▶ **TEXTAUSZUG**
○ ○ ○
Ein CD-Projekt mit dem Cellisten Christoph Dangel
Von Peter Hagmann
Tief lässt er uns blicken, und der Blick ist von hoher Attraktion. Ins Zentrum seines aussergewöhnlichen CD-Projekts beim Label Prospero stellt der in Basel und von Basel aus wirkende Cellist Christoph Dangel das Jahr 1824. Das Jahr, in dem Charles X in Paris den Thron bestieg und die Wiederherstellung der absoluten Monarchie voranzutreiben begann. Das Jahr, in dem die Missa solemnis und die neunte Sinfonie Ludwig van Beethovens aus der Taufe gehoben wurden. Das Jahr, in dem die Engländer in Afrika eine schwere Niederlage einzustecken hatten und St. Petersburg von einer gigantischen Sturmflut heimgesucht wurde. Das Jahr, in dem das Rossini-Fieber seinen Höhepunkt erreichte, in dem sich Schubert Sorgen um seinen Gesundheitszustand zu machen begann, Hummel es sich in seinem neuen Dasein als Hofkapellmeister in Weimar gemütlich machte und Romberg eine Konzerttournee, die ihn nach Moskau hätte führen sollte, in Breslau abbrach, um Weihnachten mit Frau und Kindern feiern zu können.
Hummel? Romberg? Zwei musikalische Grossmeister des Jahres 1824, von denen heute nur noch Eingeweihte wissen. Von ihnen und manch anderen ist in jener schillernden, aber auch informativen Chronik zu erfahren, mit der Christoph Dangel durch das in den Fokus gerückte Jahr führt. Er tut es in launiger Erzählung, die er mit trefflichen Zitaten aus Zeitungen und Zeitschriften anreichert. So schafft er einen farbenreichen Bilderbogen, in dem man sich bald heimisch fühlt, bildet aber auch die Grundlage für eine Abfolge von vier Werken, die allesamt 1824 entstanden sind und in den Programmen der Kammermusikreihen nicht oder kaum erscheinen. Eine Überraschung nach der anderen findet sich hier, und alles in Interpretationen von überragendem Format.
○ ○ ○
▶ **VORLIEGENDE EINTRÄGE**
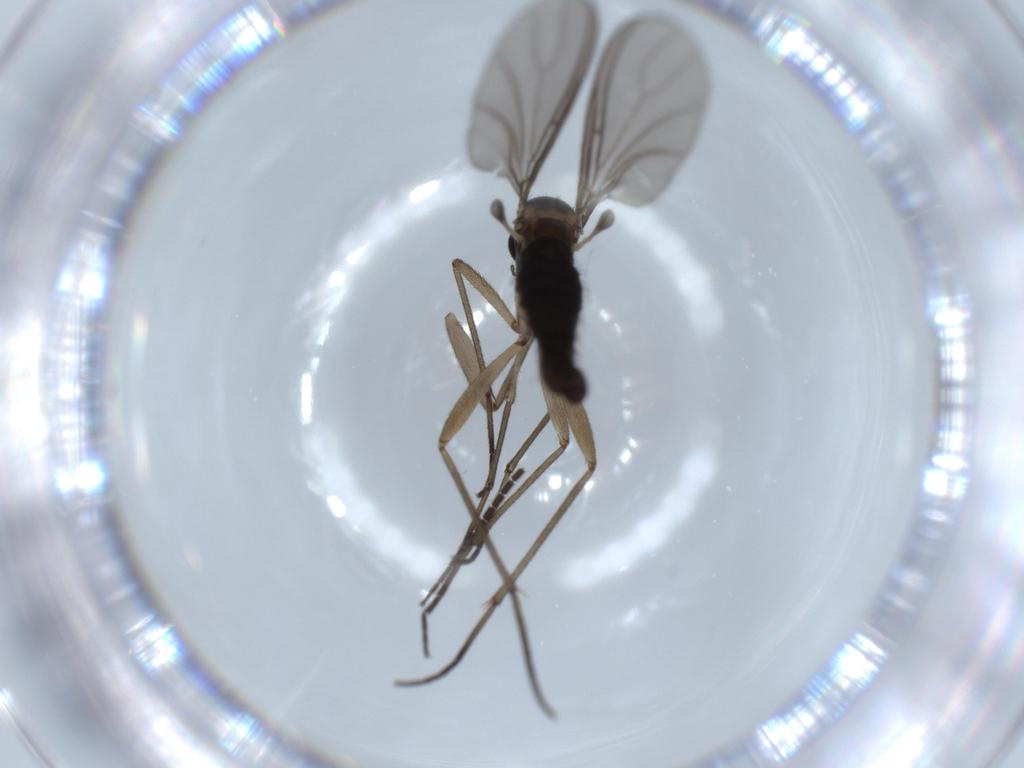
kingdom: Animalia
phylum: Arthropoda
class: Insecta
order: Diptera
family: Sciaridae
○ ○ ○
▶ **AUFGABEN**
A. In welcher Stadt brach Romberg laut der CD-Besprechung seine Konzerttournee ab?
B. Schreiben Sie die Passage der CD-Besprechung von „Hummel? Romberg? Zwei“ bis „von überragendem Format.“ ab und tauschen Sie dabei „Chronik“ gegen „Darstellung“ aus.

▶ **LÖSUNGEN**
A. In Breslau.

B.
Hummel? Romberg? Zwei musikalische Grossmeister des Jahres 1824, von denen heute nur noch Eingeweihte wissen. Von ihnen und manch anderen ist in jener schillernden, aber auch informativen Darstellung zu erfahren, mit der Christoph Dangel durch das in den Fokus gerückte Jahr führt. Er tut es in launiger Erzählung, die er mit trefflichen Zitaten aus Zeitungen und Zeitschriften anreichert. So schafft er einen farbenreichen Bilderbogen, in dem man sich bald heimisch fühlt, bildet aber auch die Grundlage für eine Abfolge von vier Werken, die allesamt 1824 entstanden sind und in den Programmen der Kammermusikreihen nicht oder kaum erscheinen. Eine Überraschung nach der anderen findet sich hier, und alles in Interpretationen von überragendem Format.